**REQUIRED ACTION**
Go through the data below and return each line containing the word "framed".

▽

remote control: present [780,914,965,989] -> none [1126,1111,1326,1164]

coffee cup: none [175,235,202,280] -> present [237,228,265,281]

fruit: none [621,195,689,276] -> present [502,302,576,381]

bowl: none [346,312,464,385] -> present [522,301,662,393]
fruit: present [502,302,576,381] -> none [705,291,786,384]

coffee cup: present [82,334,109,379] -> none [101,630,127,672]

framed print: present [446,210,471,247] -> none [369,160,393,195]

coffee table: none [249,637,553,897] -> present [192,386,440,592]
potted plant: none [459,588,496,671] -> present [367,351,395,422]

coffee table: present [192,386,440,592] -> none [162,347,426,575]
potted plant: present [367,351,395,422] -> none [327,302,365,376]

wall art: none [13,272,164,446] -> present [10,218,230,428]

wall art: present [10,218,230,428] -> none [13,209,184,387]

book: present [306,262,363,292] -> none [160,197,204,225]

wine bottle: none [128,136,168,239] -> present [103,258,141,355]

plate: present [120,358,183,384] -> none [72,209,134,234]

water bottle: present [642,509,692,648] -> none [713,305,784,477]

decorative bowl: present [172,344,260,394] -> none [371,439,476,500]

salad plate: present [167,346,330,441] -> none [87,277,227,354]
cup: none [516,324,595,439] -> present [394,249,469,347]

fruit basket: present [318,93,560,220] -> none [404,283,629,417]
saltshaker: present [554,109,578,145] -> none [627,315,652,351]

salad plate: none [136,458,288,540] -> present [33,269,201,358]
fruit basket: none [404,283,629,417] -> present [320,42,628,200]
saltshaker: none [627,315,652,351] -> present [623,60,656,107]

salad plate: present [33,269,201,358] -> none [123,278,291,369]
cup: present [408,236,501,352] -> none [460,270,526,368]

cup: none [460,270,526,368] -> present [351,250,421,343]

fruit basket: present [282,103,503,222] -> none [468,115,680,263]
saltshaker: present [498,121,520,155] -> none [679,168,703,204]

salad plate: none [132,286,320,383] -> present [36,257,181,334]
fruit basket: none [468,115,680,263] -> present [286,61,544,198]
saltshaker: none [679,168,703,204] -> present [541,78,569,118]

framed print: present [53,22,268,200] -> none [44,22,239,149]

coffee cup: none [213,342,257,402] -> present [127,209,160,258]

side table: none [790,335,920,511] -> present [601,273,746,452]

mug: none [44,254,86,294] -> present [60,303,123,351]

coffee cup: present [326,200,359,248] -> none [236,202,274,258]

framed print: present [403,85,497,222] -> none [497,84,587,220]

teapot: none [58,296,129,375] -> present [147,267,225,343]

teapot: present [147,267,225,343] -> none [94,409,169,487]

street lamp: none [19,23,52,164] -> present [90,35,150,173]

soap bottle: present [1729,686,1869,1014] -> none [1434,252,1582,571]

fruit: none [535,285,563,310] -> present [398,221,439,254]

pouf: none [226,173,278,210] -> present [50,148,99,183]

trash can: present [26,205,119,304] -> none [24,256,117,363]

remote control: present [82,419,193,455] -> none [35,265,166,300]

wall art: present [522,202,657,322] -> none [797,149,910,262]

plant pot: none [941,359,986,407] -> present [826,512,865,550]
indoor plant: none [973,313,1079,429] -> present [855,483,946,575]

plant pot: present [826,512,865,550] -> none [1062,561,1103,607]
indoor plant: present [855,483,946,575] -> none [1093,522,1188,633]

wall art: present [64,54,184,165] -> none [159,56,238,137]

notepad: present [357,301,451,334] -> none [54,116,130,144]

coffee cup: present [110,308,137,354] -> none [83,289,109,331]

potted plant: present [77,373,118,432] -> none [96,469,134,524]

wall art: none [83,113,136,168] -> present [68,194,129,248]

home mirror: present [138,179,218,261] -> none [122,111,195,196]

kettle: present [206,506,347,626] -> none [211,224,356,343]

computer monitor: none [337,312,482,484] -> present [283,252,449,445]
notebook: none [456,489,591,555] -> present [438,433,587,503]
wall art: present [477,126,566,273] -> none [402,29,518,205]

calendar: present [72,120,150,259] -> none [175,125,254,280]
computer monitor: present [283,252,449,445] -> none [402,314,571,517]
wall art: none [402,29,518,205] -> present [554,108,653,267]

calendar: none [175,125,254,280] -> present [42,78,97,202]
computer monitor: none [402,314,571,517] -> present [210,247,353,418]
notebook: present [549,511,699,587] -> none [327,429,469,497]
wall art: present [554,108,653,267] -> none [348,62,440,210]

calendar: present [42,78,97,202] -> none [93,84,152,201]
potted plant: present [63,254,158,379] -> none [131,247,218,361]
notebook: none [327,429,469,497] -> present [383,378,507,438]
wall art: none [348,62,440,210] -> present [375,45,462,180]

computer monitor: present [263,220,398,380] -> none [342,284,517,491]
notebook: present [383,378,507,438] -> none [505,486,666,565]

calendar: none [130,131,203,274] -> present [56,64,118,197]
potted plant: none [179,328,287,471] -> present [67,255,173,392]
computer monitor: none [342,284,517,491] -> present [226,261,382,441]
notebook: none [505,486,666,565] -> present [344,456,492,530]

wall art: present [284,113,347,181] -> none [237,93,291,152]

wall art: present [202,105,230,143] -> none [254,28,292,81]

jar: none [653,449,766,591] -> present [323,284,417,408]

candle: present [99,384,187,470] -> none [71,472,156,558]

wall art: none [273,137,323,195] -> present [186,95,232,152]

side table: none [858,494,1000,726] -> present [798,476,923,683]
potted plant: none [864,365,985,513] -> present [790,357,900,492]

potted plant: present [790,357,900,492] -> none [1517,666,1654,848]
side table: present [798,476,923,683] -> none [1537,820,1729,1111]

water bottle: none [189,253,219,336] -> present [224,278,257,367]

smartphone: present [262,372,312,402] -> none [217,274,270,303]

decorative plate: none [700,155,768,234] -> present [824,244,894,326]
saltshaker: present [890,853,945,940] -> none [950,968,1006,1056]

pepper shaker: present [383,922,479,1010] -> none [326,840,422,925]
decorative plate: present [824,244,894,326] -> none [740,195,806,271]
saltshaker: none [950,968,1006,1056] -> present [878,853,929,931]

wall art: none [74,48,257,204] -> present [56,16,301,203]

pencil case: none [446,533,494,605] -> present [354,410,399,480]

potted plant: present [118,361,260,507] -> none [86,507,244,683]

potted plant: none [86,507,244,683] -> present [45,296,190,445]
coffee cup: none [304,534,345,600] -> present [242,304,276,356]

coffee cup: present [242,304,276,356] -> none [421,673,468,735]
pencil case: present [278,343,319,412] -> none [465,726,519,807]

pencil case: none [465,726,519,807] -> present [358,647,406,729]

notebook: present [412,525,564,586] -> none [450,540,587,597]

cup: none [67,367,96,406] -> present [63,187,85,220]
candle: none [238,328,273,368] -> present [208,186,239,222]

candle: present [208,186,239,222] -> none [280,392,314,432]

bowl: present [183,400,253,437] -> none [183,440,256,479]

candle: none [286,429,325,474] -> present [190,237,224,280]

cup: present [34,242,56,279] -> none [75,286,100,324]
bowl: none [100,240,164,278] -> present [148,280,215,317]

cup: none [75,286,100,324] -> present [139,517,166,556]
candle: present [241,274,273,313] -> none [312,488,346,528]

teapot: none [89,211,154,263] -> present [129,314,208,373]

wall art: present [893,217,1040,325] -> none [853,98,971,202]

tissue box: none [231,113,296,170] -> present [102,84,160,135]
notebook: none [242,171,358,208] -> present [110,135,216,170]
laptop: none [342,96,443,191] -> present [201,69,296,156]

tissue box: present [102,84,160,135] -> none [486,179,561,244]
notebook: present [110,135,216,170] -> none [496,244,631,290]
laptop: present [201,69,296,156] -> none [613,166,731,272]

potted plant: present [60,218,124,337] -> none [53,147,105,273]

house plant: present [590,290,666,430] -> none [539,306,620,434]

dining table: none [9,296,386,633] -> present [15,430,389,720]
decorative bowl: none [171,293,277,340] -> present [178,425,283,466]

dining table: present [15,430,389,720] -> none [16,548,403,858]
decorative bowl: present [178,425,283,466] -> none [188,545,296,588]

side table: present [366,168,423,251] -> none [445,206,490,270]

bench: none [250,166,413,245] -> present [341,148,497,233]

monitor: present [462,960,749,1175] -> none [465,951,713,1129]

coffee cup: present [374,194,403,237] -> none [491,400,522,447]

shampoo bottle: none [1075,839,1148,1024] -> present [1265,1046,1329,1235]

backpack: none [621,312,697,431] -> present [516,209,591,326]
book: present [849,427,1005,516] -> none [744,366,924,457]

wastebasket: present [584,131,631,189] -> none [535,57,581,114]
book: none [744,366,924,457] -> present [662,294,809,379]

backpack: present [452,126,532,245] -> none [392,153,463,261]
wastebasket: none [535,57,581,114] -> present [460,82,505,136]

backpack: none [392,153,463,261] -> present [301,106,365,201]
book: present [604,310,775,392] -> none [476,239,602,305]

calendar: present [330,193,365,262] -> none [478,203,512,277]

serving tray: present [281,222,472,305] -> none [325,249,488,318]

△

**WRITTEN RESPONSE**
framed print: present [446,210,471,247] -> none [369,160,393,195]
framed print: present [53,22,268,200] -> none [44,22,239,149]
framed print: present [403,85,497,222] -> none [497,84,587,220]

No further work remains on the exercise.